4 Questions with Stanley Hirsch, CEO of FuturaGene —creator of Brazil’s first commercially available GE eucalyptus tree

By Alliance for Science staff

May 4, 2015

1. What is the significance of Brazil’s approval of the GE eucalyptus for forest biotechnology?

The approval of FuturaGene’s GM eucalyptus is the result of 15 years of development and testing. The approval is a milestone in the ongoing process to show that biotechnology is an important tool for the sustainable intensification of production and not an environmental problem, as depicted by many groups who choose not to look at the data. We live in a world of diminishing resources and increasing demand. In parallel to developing this technology, FuturaGene has worked openly to disseminate the message that this technology is safe and that it has broad socioeconomic benefits, down to the local level. We hope that this approval will be the first step in the approval of additional beneficial technologies for enhancing renewable plantation forests.

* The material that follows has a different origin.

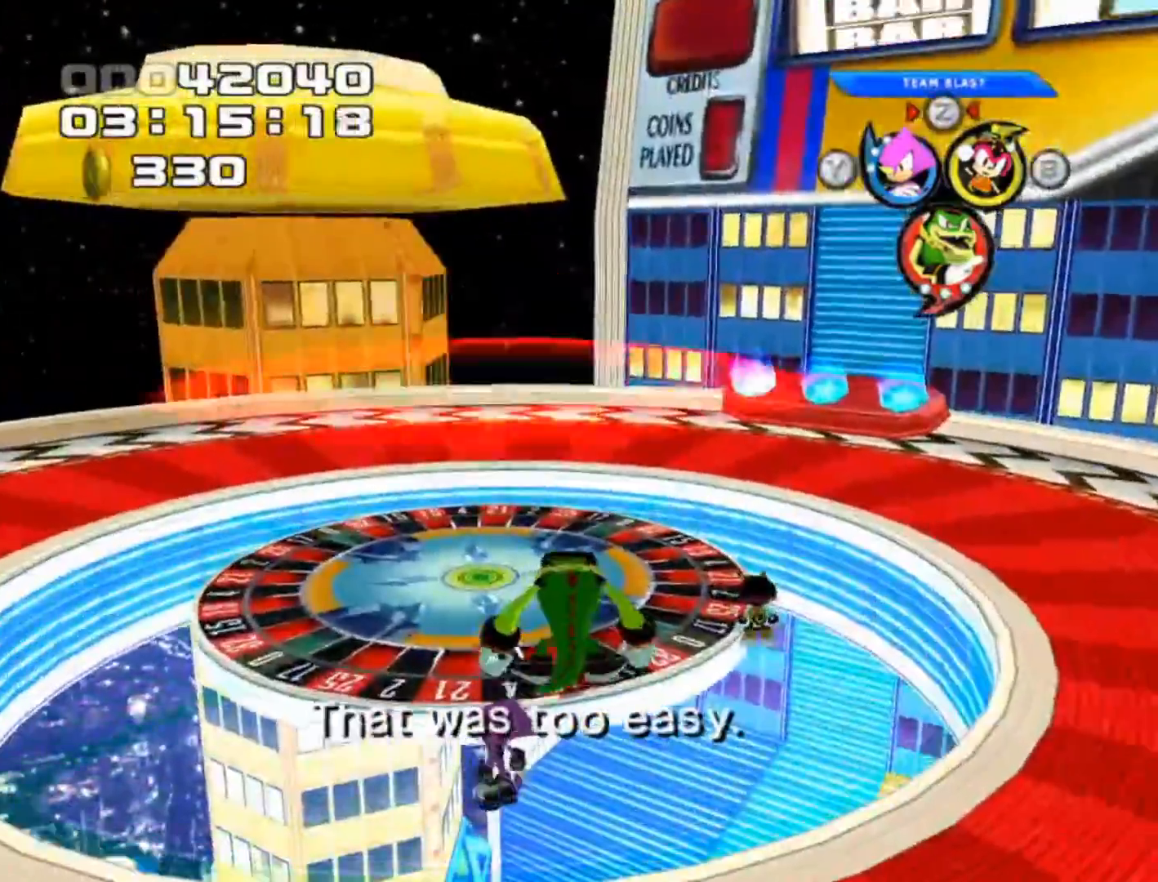
{"buttons": [], "left_stick": "center", "events": [[417, "left_stick", "center"]]}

2. How will this decision and GE eucalyptus have a positive impact on the world?

In its Living Forests Report,  the WWF estimates that global demand for wood will increase three fold to 10 billion m3 per annum by 2050. Today, although plantations represent only 7% of the global forest cover, they produce 50% of industrial wood. To meet the growing demand at current rates of productivity, we would need to plant an additional 250 million hectares of plantations. Whilst there is sufficient degraded land to do this, this should be done in combination with the sustainable intensification of productivity of the current resource. Whilst improved management practices will have an impact on this, scientific and technological innovation should be harnessed to improve yields and to protect yields from the changing spectrum of disease and pests resulting from climate change and global mobility. Conventional breeding of certain species such as eucalyptus is reaching diminishing returns. In addition, we may not be able to combat certain abiotic and biotic stresses through conventional breeding tools, especially in the time frames of current threat development. A catastrophe such as the mountain pine beetle in plantation forestry would significantly impact extraction from natural forests, with significant and perhaps irreversible consequences. Technology will be vital in helping to sustain life on this planet.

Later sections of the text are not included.